Click here to download a pdf copy of the 32-page full-color booklet.

CHARLES AMIRKHANIAN (b. 1945) can be regarded as a central figure in American music, and on several fronts. As a composer, he’s been pervasively innovative in two genres: text-sound pieces, in which he can draw engaging rhythmic processes from wacky word assemblages, and natural-sound electronic pieces which go far beyond the usual confines of musique concrète to create long, poetic sound narratives poised between collage and sonic landscape.

Miatsoom (pronounced mee-aht-SOOM) draws upon Amirkhanian's Armenian heritage, something that is central to his identity but until now unexplored in his discography.

The CD contains a full-color 32-page booklet with an insightful essay on the music by composer Peter Garland, who himself recently traveled to Armenia, and 14 photos taken by the composer and his father in Armenia during their 1994 visit.

The centerpiece of the album is the 30-minute title track, “Miatsoom” which means “Reunion” in Armenian. A long-form radio play of sorts, the work’s source material comes from recordings made during the course of a trip the composer took to Armenia with his father, Benjamin Amirkhanian in August 1994. At that time, shortly after the fall of the Soviet Union, the economic and social systems in Armenia were in virtual collapse, with no banks, restaurants, or retail stores functioning. Electricity was available only one hour out of every twelve.
 
In “Miatsoom,” Amirkhanian documents the sounds of this disjointed environment.
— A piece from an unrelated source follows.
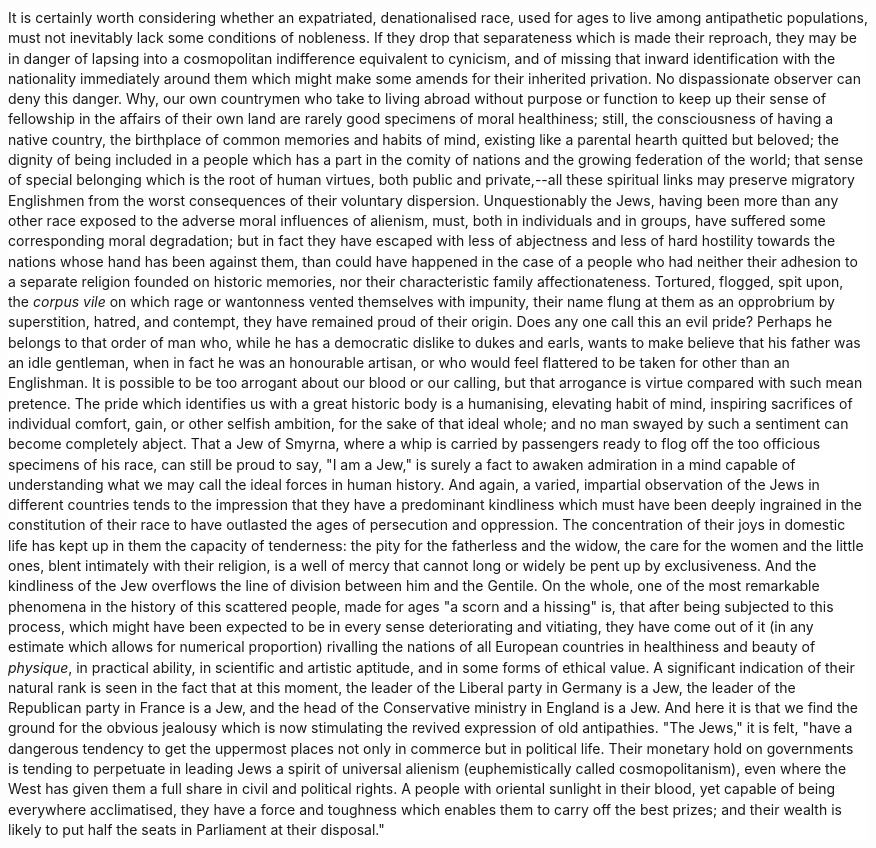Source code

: It is certainly worth considering whether an expatriated, denationalised race, used for ages to live among antipathetic populations, must not inevitably lack some conditions of nobleness. If they drop that separateness which is made their reproach, they may be in danger of lapsing into a cosmopolitan indifference equivalent to cynicism, and of missing that inward identification with the nationality immediately around them which might make some amends for their inherited privation. No dispassionate observer can deny this danger. Why, our own countrymen who take to living abroad without purpose or function to keep up their sense of fellowship in the affairs of their own land are rarely good specimens of moral healthiness; still, the consciousness of having a native country, the birthplace of common memories and habits of mind, existing like a parental hearth quitted but beloved; the dignity of being included in a people which has a part in the comity of nations and the growing federation of the world; that sense of special belonging which is the root of human virtues, both public and private,--all these spiritual links may preserve migratory Englishmen from the worst consequences of their voluntary dispersion. Unquestionably the Jews, having been more than any other race exposed to the adverse moral influences of alienism, must, both in individuals and in groups, have suffered some corresponding moral degradation; but in fact they have escaped with less of abjectness and less of hard hostility towards the nations whose hand has been against them, than could have happened in the case of a people who had neither their adhesion to a separate religion founded on historic memories, nor their characteristic family affectionateness. Tortured, flogged, spit upon, the _corpus vile_ on which rage or wantonness vented themselves with impunity, their name flung at them as an opprobrium by superstition, hatred, and contempt, they have remained proud of their origin. Does any one call this an evil pride? Perhaps he belongs to that order of man who, while he has a democratic dislike to dukes and earls, wants to make believe that his father was an idle gentleman, when in fact he was an honourable artisan, or who would feel flattered to be taken for other than an Englishman. It is possible to be too arrogant about our blood or our calling, but that arrogance is virtue compared with such mean pretence. The pride which identifies us with a great historic body is a humanising, elevating habit of mind, inspiring sacrifices of individual comfort, gain, or other selfish ambition, for the sake of that ideal whole; and no man swayed by such a sentiment can become completely abject. That a Jew of Smyrna, where a whip is carried by passengers ready to flog off the too officious specimens of his race, can still be proud to say, "I am a Jew," is surely a fact to awaken admiration in a mind capable of understanding what we may call the ideal forces in human history. And again, a varied, impartial observation of the Jews in different countries tends to the impression that they have a predominant kindliness which must have been deeply ingrained in the constitution of their race to have outlasted the ages of persecution and oppression. The concentration of their joys in domestic life has kept up in them the capacity of tenderness: the pity for the fatherless and the widow, the care for the women and the little ones, blent intimately with their religion, is a well of mercy that cannot long or widely be pent up by exclusiveness. And the kindliness of the Jew overflows the line of division between him and the Gentile. On the whole, one of the most remarkable phenomena in the history of this scattered people, made for ages "a scorn and a hissing" is, that after being subjected to this process, which might have been expected to be in every sense deteriorating and vitiating, they have come out of it (in any estimate which allows for numerical proportion) rivalling the nations of all European countries in healthiness and beauty of _physique_, in practical ability, in scientific and artistic aptitude, and in some forms of ethical value. A significant indication of their natural rank is seen in the fact that at this moment, the leader of the Liberal party in Germany is a Jew, the leader of the Republican party in France is a Jew, and the head of the Conservative ministry in England is a Jew. And here it is that we find the ground for the obvious jealousy which is now stimulating the revived expression of old antipathies. "The Jews," it is felt, "have a dangerous tendency to get the uppermost places not only in commerce but in political life. Their monetary hold on governments is tending to perpetuate in leading Jews a spirit of universal alienism (euphemistically called cosmopolitanism), even where the West has given them a full share in civil and political rights. A people with oriental sunlight in their blood, yet capable of being everywhere acclimatised, they have a force and toughness which enables them to carry off the best prizes; and their wealth is likely to put half the seats in Parliament at their disposal."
The piece opens a window onto the interaction between Armenian culture and that of its vast diaspora, focused through the lens of the composer and his father, for whom this would be their first and only trip to their homeland. As Garland notes in his introductory essay, “Armenians have always been (almost) everywhere.” Folk music, found sound, and spoken interactions in English and Armenian are woven into a deeply personal narrative with universal implications. And a visit to the recently active war zone of Nagorno-Karabakh provides dramatic color.
 
In addition, the CD begins with a minimalist text-sound composition “Dzarin Bess Ga Khorim” (I Think Like the Tree), based on an Armenian language text recited by the composer. Amirkhanian’s use of repetition and studio manipulation of the solo voice will be familiar to fans of his 1980 album Lexical Music. The following piece, “Roussier (not Rouffier)” takes a different approach to studio manipulation, with the composer reading his own entry in Baker’s Biographical Dictionary of Music and Musicians written by Nicolas Slonimsky. Amirkhanian’s voice is fed through a system of tape delays that dissects the text into fragments out of which phrases emerge: “khan-khan-khanian Charles;” “of Armenian extraction;” “music, environmental,” closing with a humorous coda of guttural sounds, a prominent feature of this ancient language.
 
“Three Armenians” has its roots in Amirkhanian’s childhood—the composer uses two 78rpm records his father brought home as the piece’s only source material. Works of Armenian-American composer Alan Hovhaness and of John Cage, performed by pianist Maro Ajemian and produced by the legendary George Avakian, are sampled and manipulated by the composer on a Disklavier provided by Henry Kaiser.